Maximum number of concurrent kernels & virtual code architecture

1.8k Views Asked by At

So I found this wikipedia resource

Maximum number of resident grids per device (Concurrent Kernel Execution)

and for each compute capability it says a number of concurrent kernels, which I assume to be the maximum number of concurrent kernels.

Now I am getting a GTX 1060 delivered which according to this nvidia CUDA resource has a compute capability of 6.1. From what I have learned about CUDA so far you can specify the virtual compute capability of your code at compile time in NVCC though with the flag -arch=compute_XX.

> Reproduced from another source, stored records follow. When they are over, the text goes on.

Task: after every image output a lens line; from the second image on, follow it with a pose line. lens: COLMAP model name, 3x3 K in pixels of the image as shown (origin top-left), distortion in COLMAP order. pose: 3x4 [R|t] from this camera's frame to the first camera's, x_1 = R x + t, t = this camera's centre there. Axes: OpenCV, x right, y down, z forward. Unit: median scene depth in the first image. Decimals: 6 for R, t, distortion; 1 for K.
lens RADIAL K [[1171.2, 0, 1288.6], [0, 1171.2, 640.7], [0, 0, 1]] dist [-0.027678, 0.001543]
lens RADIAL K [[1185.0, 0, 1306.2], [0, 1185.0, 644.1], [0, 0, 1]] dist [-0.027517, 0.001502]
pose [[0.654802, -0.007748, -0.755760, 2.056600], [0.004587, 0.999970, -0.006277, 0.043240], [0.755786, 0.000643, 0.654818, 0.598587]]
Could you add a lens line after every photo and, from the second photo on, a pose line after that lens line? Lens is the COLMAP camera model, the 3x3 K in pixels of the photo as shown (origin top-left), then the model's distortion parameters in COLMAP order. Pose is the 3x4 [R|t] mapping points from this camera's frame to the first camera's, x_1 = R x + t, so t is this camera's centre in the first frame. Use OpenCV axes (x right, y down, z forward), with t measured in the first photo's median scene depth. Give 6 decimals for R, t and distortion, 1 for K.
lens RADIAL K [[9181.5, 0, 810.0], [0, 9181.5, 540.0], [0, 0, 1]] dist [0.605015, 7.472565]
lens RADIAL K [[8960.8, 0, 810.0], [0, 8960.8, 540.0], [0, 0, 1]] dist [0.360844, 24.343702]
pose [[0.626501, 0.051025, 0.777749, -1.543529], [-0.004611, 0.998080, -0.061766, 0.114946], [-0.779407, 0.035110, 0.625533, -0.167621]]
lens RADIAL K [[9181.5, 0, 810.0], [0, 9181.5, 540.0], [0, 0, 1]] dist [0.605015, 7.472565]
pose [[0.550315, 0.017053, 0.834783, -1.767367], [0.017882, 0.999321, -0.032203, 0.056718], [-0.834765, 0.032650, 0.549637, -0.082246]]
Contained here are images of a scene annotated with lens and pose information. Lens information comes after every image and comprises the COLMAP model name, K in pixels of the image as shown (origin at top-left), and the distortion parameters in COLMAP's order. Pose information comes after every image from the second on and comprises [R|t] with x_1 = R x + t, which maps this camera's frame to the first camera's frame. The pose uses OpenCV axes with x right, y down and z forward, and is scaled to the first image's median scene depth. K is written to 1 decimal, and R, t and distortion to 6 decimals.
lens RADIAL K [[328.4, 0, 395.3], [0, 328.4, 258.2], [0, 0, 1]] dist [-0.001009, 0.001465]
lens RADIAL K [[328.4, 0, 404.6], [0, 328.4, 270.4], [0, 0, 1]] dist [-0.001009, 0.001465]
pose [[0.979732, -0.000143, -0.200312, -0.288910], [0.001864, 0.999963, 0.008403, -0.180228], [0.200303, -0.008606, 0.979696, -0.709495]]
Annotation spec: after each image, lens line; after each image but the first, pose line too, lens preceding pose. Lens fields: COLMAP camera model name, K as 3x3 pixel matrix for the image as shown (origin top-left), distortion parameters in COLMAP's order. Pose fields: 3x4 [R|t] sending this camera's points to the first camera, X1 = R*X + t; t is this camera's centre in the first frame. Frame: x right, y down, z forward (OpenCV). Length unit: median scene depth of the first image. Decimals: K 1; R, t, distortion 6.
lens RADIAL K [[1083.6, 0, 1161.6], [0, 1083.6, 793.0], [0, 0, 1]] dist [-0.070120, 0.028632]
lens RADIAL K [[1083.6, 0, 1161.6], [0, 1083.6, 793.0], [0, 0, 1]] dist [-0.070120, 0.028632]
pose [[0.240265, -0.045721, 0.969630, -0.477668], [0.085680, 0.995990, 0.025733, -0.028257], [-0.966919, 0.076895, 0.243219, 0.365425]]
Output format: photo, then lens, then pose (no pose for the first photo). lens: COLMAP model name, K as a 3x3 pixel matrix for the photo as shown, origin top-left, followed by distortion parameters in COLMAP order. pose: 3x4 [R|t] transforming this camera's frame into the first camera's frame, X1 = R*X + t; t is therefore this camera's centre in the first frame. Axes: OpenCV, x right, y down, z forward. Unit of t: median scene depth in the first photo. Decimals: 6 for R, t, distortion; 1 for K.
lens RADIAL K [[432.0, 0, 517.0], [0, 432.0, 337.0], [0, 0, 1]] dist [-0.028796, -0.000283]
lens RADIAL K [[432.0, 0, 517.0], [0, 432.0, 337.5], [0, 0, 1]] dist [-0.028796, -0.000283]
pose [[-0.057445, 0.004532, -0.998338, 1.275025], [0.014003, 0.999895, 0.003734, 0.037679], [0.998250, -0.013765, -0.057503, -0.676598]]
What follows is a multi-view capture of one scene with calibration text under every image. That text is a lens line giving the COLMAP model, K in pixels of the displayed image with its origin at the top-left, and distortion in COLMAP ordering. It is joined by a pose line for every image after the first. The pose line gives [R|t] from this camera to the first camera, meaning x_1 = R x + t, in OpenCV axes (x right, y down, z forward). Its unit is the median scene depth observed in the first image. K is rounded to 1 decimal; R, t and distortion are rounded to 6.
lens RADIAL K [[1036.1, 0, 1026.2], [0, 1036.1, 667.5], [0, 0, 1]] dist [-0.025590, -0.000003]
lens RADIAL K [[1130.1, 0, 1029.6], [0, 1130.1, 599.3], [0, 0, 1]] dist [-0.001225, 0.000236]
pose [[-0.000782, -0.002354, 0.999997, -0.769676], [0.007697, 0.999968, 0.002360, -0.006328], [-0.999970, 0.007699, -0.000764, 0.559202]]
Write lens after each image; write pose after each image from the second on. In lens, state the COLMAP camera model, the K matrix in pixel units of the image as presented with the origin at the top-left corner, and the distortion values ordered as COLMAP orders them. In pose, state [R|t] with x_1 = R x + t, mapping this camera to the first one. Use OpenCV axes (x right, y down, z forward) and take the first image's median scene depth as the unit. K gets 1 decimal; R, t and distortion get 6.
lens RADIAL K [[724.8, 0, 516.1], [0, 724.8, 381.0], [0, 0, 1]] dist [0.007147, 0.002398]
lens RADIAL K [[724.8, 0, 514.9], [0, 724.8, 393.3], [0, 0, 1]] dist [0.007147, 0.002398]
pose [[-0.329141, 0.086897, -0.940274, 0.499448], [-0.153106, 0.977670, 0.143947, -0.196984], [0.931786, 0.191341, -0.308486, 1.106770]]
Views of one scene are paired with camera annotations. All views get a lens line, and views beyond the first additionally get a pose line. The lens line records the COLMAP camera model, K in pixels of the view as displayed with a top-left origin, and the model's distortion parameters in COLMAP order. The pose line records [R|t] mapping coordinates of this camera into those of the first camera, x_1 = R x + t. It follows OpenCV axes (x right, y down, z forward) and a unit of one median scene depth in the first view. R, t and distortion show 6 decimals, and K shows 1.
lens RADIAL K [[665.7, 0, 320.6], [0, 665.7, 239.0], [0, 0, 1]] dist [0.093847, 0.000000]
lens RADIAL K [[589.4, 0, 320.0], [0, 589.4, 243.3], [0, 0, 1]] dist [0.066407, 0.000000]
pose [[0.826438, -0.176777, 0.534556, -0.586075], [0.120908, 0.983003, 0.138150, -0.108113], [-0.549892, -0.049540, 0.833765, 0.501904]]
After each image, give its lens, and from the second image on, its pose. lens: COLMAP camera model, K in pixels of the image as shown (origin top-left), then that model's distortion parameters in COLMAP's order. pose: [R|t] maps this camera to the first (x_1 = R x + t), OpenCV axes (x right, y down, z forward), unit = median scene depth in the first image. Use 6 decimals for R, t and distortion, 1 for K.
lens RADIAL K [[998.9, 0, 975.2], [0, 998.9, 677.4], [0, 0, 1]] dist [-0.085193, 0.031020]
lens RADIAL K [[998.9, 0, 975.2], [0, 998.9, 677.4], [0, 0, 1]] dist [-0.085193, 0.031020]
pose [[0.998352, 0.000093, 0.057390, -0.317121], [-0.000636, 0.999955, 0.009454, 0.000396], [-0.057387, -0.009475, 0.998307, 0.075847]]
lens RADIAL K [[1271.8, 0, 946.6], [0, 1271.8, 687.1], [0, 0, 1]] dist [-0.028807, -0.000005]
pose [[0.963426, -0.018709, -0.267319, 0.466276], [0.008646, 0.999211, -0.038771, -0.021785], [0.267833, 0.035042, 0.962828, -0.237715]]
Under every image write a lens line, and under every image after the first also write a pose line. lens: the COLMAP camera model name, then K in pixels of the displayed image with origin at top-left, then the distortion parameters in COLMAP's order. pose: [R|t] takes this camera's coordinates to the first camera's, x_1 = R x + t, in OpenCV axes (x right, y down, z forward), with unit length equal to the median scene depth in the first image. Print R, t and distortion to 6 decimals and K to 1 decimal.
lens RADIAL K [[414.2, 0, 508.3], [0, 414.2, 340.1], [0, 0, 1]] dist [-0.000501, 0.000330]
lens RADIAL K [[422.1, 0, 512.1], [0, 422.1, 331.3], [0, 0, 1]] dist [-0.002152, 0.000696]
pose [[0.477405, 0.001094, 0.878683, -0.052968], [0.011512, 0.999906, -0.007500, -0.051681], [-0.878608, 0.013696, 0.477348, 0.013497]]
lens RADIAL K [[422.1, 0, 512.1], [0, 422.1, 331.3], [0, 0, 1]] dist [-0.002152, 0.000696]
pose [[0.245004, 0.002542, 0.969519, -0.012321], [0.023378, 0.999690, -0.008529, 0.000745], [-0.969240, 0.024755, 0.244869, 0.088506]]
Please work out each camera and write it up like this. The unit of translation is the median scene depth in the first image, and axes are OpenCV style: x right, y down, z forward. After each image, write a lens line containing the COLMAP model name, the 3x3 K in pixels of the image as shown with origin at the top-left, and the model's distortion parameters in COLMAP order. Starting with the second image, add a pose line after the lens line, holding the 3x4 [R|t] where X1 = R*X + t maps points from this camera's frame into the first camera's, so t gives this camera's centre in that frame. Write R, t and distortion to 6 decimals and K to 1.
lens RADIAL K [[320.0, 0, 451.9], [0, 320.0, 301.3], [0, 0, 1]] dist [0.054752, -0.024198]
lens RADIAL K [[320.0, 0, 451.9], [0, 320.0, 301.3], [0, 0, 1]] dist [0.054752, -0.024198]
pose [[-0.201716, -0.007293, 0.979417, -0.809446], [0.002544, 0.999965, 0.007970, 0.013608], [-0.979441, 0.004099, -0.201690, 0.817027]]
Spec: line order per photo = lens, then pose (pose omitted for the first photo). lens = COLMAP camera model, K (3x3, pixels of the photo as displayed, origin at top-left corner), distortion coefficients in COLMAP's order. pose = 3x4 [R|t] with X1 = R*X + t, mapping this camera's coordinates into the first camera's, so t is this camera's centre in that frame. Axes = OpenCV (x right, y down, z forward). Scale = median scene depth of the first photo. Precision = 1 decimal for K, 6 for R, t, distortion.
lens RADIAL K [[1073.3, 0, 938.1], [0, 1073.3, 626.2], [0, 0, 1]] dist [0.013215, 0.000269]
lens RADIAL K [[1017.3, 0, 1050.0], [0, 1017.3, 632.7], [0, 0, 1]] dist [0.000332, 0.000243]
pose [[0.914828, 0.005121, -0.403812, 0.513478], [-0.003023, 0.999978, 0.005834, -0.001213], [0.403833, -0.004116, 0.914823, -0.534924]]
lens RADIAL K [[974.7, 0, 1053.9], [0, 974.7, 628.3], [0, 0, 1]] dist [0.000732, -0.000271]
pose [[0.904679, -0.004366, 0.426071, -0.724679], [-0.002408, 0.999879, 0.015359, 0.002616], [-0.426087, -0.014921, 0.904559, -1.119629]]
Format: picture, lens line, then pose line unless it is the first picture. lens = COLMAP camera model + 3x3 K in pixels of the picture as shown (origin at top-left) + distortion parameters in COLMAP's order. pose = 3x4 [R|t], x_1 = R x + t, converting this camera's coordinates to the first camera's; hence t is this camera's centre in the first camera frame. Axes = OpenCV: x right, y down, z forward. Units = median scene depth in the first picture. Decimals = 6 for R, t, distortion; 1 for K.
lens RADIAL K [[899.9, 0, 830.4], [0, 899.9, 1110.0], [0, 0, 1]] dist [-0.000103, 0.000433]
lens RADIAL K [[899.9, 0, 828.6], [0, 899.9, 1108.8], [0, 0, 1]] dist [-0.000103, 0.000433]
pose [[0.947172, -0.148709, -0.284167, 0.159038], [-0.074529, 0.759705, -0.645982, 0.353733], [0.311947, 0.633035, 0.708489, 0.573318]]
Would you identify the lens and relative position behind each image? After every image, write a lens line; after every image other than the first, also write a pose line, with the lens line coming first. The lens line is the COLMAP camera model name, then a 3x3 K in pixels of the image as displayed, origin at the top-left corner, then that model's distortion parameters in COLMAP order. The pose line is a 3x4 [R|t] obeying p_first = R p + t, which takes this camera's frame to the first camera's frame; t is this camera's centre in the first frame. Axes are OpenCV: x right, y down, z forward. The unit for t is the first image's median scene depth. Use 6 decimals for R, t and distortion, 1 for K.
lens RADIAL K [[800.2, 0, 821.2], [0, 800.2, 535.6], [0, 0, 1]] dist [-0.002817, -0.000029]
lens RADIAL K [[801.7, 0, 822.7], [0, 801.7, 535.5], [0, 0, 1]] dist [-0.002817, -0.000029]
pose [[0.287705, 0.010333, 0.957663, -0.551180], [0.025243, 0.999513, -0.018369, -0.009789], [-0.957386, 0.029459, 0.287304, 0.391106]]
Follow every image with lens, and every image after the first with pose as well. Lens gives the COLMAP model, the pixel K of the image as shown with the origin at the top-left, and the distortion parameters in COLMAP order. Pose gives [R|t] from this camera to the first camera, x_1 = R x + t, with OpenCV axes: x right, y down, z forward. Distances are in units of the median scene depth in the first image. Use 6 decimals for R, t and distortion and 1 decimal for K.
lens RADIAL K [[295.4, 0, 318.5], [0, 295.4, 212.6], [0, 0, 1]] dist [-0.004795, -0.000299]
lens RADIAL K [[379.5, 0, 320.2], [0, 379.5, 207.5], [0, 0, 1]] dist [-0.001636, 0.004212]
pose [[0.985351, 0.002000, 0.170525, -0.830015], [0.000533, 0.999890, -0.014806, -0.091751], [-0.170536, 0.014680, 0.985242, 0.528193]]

So will my GPU be hardware constrained to 32 concurrent kernels or is it capable of 128 with the -arch=compute_60 flag?

2

There are 2 best solutions below

4
On BEST ANSWER

According to table 13 in the NVIDIA CUDA programming guide compute capability 6.1 devices have a maximum of 32 resident grids = 32 concurrent kernels.

Even if you use the -arch=compute_60 flag, you will be limited to the hardware limit of 32 concurrent kernels. Choosing particular architectures to compile for does not allow you to exceed the hardware limits of the machine.

0
On

Adding to the accepted answer, it is now Table 15 in the NVIDIA CUDA C Programming Guide as of April 2022, with the latest CUDA version being 12.1. Or, you can just search Technical Specifications per Compute Capability in the docs.